Carrusel / Cuentagotas / No. 233

Pájaros
Los escuché trinar con soberbia en su pecho una tarde de primavera. Se le enredaron las calandrias en el pelo; comenzó a hablarles somnolienta a las golondrinas. A veces me miraba aún coronada de aves, radiante, sin atisbo de la fragilidad del pasado. Cuando revoloteaba su pensamiento entre pesadillas, despertaba a la mitad de la tormenta de la habitación sólo para demandar un poco de franqueza. Antes de acostarnos a dormir me miraba con un odio secreto, especulativa, toda búho. Poco a poco me acostumbré al desastre natural de sus plumas durante el otoño, siempre a la espera de un rencor añejo, un reclamo ausente. Desde que los cuervos le sacaron los ojos comenzó a ignorarme. Se le subieron los pájaros a la cabeza. Los tordos de sus manos abandonaron el vuelo y de tan viejos se quedaron pardos, envueltos en cicatrices. Debido a la falta de amor propio, un concierto de canarios la acompañó en el autobús de vuelta a casa. El polvo ya no le escarchaba el cuerpo como antes.
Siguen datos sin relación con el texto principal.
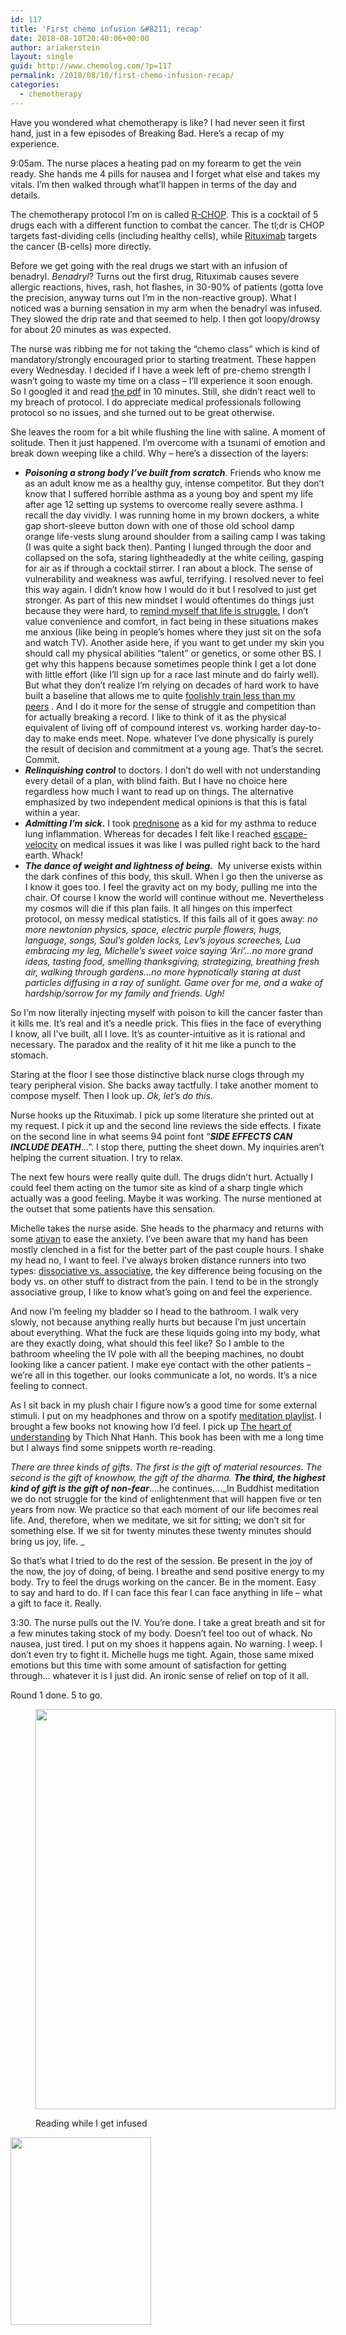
 ```yaml
---
id: 117
title: 'First chemo infusion &#8211; recap'
date: 2018-08-10T20:40:06+00:00
author: ariakerstein
layout: single
guid: http://www.chemolog.com/?p=117
permalink: /2018/08/10/first-chemo-infusion-recap/
categories:
  - chemotherapy
---
```

Have you wondered what chemotherapy is like? I had never seen it first hand, just in a few episodes of Breaking Bad. Here&#8217;s a recap of my experience.

<!--more-->9:05am. The nurse places a heating pad on my forearm to get the vein ready. She hands me 4 pills for nausea and I forget what else and takes my vitals. I&#8217;m then walked through what&#8217;ll happen in terms of the day and details.

The chemotherapy protocol I&#8217;m on is called [R-CHOP](https://www.cancer.gov/about-cancer/treatment/drugs/R-CHOP). This is a cocktail of 5 drugs each with a different function to combat the cancer. The tl;dr is CHOP targets fast-dividing cells (including healthy cells), while [Rituximab](https://en.wikipedia.org/wiki/Rituximab) targets the cancer (B-cells) more directly.

Before we get going with the real drugs we start with an infusion of benadryl. _Benadryl_? Turns out the first drug, Rituximab causes severe allergic reactions, hives, rash, hot flashes, in 30-90% of patients (gotta love the precision, anyway turns out I&#8217;m in the non-reactive group). What I noticed was a burning sensation in my arm when the benadryl was infused. They slowed the drip rate and that seemed to help. I then got loopy/drowsy for about 20 minutes as was expected.

The nurse was ribbing me for not taking the &#8220;chemo class&#8221; which is kind of mandatory/strongly encouraged prior to starting treatment. These happen every Wednesday. I decided if I have a week left of pre-chemo strength I wasn&#8217;t going to waste my time on a class &#8211; I&#8217;ll experience it soon enough. So I googled it and read [the pdf](https://m.mydoctor.kaiserpermanente.org/ncal/Images/Chemo%20orientation_tcm75-659138.pdf) in 10 minutes. Still, she didn&#8217;t react well to my breach of protocol. I do appreciate medical professionals following protocol so no issues, and she turned out to be great otherwise.

She leaves the room for a bit while flushing the line with saline. A moment of solitude. Then it just happened. I&#8217;m overcome with a tsunami of emotion and break down weeping like a child. Why &#8211; here&#8217;s a dissection of the layers:

  * _**Poisoning a strong body I&#8217;ve built from scratch**._ Friends who know me as an adult know me as a healthy guy, intense competitor. But they don&#8217;t know that I suffered horrible asthma as a young boy and spent my life after age 12 setting up systems to overcome really severe asthma. I recall the day vividly. I was running home in my brown dockers, a white gap short-sleeve button down with one of those old school damp orange life-vests slung around shoulder from a sailing camp I was taking (I was quite a sight back then). Panting I lunged through the door and collapsed on the sofa, staring lightheadedly at the white ceiling, gasping for air as if through a cocktail stirrer. I ran about a block. The sense of vulnerability and weakness was awful, terrifying. I resolved never to feel this way again. I didn&#8217;t know how I would do it but I resolved to just get stronger. As part of this new mindset I would oftentimes do things just because they were hard, to [remind myself that life is struggle.](http://www.samuelakerstein.com/the-value-of-aggression/) I don&#8217;t value convenience and comfort, in fact being in these situations makes me anxious (like being in people&#8217;s homes where they just sit on the sofa and watch TV). Another aside here, if you want to get under my skin you should call my physical abilities &#8220;talent&#8221; or genetics, or some other BS. I get why this happens because sometimes people think I get a lot done with little effort (like I&#8217;ll sign up for a race last minute and do fairly well). But what they don&#8217;t realize I&#8217;m relying on decades of hard work to have built a baseline that allows me to quite [foolishly train less than my peers](http://www.samuelakerstein.com/a-runners-notes-on-the-2008-boston-marathon/) . And I do it more for the sense of struggle and competition than for actually breaking a record. I like to think of it as the physical equivalent of living off of compound interest vs. working harder day-to-day to make ends meet. Nope. whatever I&#8217;ve done physically is purely the result of decision and commitment at a young age. That&#8217;s the secret. Commit.
  * _**Relinquishing control**_ to doctors. I don&#8217;t do well with not understanding every detail of a plan, with blind faith. But I have no choice here regardless how much I want to read up on things. The alternative emphasized by two independent medical opinions is that this is fatal within a year.
  * **_Admitting I&#8217;m sick_.** I took [prednisone](https://en.wikipedia.org/wiki/Prednisone) as a kid for my asthma to reduce lung inflammation. Whereas for decades I felt like I reached [escape-velocity](https://en.wikipedia.org/wiki/Escape_velocity) on medical issues it was like I was pulled right back to the hard earth. Whack!
  * **_The dance of weight and lightness of being_.**  My universe exists within the dark confines of this body, this skull. When I go then the universe as I know it goes too. I feel the gravity act on my body, pulling me into the chair. Of course I know the world will continue without me. Nevertheless my cosmos will die if this plan fails. It all hinges on this imperfect protocol, on messy medical statistics. If this fails all of it goes away: _no more newtonian physics, space, electric purple flowers, hugs, language, songs, Saul&#8217;s golden locks, Lev&#8217;s joyous screeches, Lua embracing my leg, Michelle&#8217;s sweet voice saying &#8216;Ari&#8217;&#8230;no more grand ideas, tasting food, smelling thanksgiving, strategizing, breathing fresh air, walking through gardens&#8230;no more hypnotically staring at dust particles diffusing in a ray of sunlight. Game over for me, and a wake of hardship/sorrow for my family and friends. Ugh!_

So I&#8217;m now literally injecting myself with poison to kill the cancer faster than it kills me. It&#8217;s real and it&#8217;s a needle prick. This flies in the face of everything I know, all I&#8217;ve built, all I love. It&#8217;s as counter-intuitive as it is rational and necessary. The paradox and the reality of it hit me like a punch to the stomach.

Staring at the floor I see those distinctive black nurse clogs through my teary peripheral vision. She backs away tactfully. I take another moment to compose myself. Then I look up. _Ok, let&#8217;s do this._

Nurse hooks up the Rituximab. I pick up some literature she printed out at my request. I pick it up and the second line reviews the side effects. I fixate on the second line in what seems 94 point font &#8220;**_SIDE EFFECTS CAN INCLUDE DEATH_**&#8230;&#8221;. I stop there, putting the sheet down. My inquiries aren&#8217;t helping the current situation. I try to relax.

The next few hours were really quite dull. The drugs didn&#8217;t hurt. Actually I could feel them acting on the tumor site as kind of a sharp tingle which actually was a good feeling. Maybe it was working. The nurse mentioned at the outset that some patients have this sensation.

Michelle takes the nurse aside. She heads to the pharmacy and returns with some [ativan](https://www.rxlist.com/ativan-drug.htm) to ease the anxiety. I&#8217;ve been aware that my hand has been mostly clenched in a fist for the better part of the past couple hours. I shake my head no, I want to feel. I&#8217;ve always broken distance runners into two types: [dissociative vs. associative](https://www.flotrack.org/articles/5017792-thinking-on-the-run-association-vs-dissociation), the key difference being focusing on the body vs. on other stuff to distract from the pain. I tend to be in the strongly associative group, I like to know what&#8217;s going on and feel the experience.

And now I&#8217;m feeling my bladder so I head to the bathroom. I walk very slowly, not because anything really hurts but because I&#8217;m just uncertain about everything. What the fuck are these liquids going into my body, what are they exactly doing, what should this feel like? So I amble to the bathroom wheeling the IV pole with all the beeping machines, no doubt looking like a cancer patient. I make eye contact with the other patients &#8211; we&#8217;re all in this together. our looks communicate a lot, no words. It&#8217;s a nice feeling to connect.

As I sit back in my plush chair I figure now&#8217;s a good time for some external stimuli. I put on my headphones and throw on a spotify [meditation playlist](https://open.spotify.com/user/125982956/playlist/4GjO0VsMfULILjyXUkvqak?si=m9u2UrKpTviH-MnoXwr_lg). I brought a few books not knowing how I&#8217;d feel. I pick up [The heart of understanding](https://www.amazon.com/Heart-Understanding-Commentaries-Prajnaparamita-Sutra-ebook/dp/B0036FUCH2) by Thich Nhat Hanh. This book has been with me a long time but I always find some snippets worth re-reading.

_There are three kinds of gifts. The first is the gift of material resources. The second is the gift of knowhow, the gift of the dharma. **The third, the highest kind of gift is the gift of non-fear**_&#8230;.he continues&#8230;._In Buddhist meditation we do not struggle for the kind of enlightenment that will happen five or ten years from now. We practice so that each moment of our life becomes real life. And, therefore, when we meditate, we sit for sitting; we don&#8217;t sit for something else. If we sit for twenty minutes these twenty minutes should bring us joy, life. _

So that&#8217;s what I tried to do the rest of the session. Be present in the joy of the now, the joy of doing, of being. I breathe and send positive energy to my body. Try to feel the drugs working on the cancer. Be in the moment. Easy to say and hard to do. If I can face this fear I can face anything in life &#8211; what a gift to face it. Really.

3:30. The nurse pulls out the IV. You&#8217;re done. I take a great breath and sit for a few minutes taking stock of my body. Doesn&#8217;t feel too out of whack. No nausea, just tired. I put on my shoes it happens again. No warning. I weep. I don&#8217;t even try to fight it. Michelle hugs me tight. Again, those same mixed emotions but this time with some amount of satisfaction for getting through&#8230; whatever it is I just did. An ironic sense of relief on top of it all.

Round 1 done. 5 to go.<figure id="attachment_154" style="width: 480px" class="wp-caption alignnone">

<img class="wp-image-154 size-full" src="https://i2.wp.com/www.chemolog.com/wp-content/uploads/2018/08/878C8811-F75B-4839-B419-E45607BAC68F.jpg?resize=480%2C640" alt="" width="480" height="640" srcset="https://i2.wp.com/www.chemolog.com/wp-content/uploads/2018/08/878C8811-F75B-4839-B419-E45607BAC68F.jpg?w=480 480w, https://i2.wp.com/www.chemolog.com/wp-content/uploads/2018/08/878C8811-F75B-4839-B419-E45607BAC68F.jpg?resize=225%2C300 225w" sizes="(max-width: 480px) 100vw, 480px" data-recalc-dims="1" /><figcaption class="wp-caption-text">Reading while I get infused</figcaption></figure> 

<img class="alignnone wp-image-157 size-medium" src="https://i2.wp.com/www.chemolog.com/wp-content/uploads/2018/08/3be1cd532ed83c9956c4070b75237b4a4bde707c.jpg?resize=225%2C300" alt="" width="225" height="300" srcset="https://i2.wp.com/www.chemolog.com/wp-content/uploads/2018/08/3be1cd532ed83c9956c4070b75237b4a4bde707c.jpg?resize=225%2C300 225w, https://i2.wp.com/www.chemolog.com/wp-content/uploads/2018/08/3be1cd532ed83c9956c4070b75237b4a4bde707c.jpg?resize=768%2C1024 768w, https://i2.wp.com/www.chemolog.com/wp-content/uploads/2018/08/3be1cd532ed83c9956c4070b75237b4a4bde707c.jpg?resize=1200%2C1600 1200w, https://i2.wp.com/www.chemolog.com/wp-content/uploads/2018/08/3be1cd532ed83c9956c4070b75237b4a4bde707c.jpg?w=1478 1478w, https://i2.wp.com/www.chemolog.com/wp-content/uploads/2018/08/3be1cd532ed83c9956c4070b75237b4a4bde707c.jpg?w=2217 2217w" sizes="(max-width: 225px) 100vw, 225px" data-recalc-dims="1" />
Y ahora que la mañana nos tiene de rehén y que las orquídeas obsequian su cadencia vuelve su abrazo gaviota a enjaularme con un café de lunes. Mientras que yo, celoso, posesivo, me descompongo entre las ojeras del sueño y bajo los colibríes de su espalda. No nos queda más que la luz matutina y la promesa del vuelo futuro. Pronto será tiempo de migrar al sur y yo con la mirada puesta en la ventana.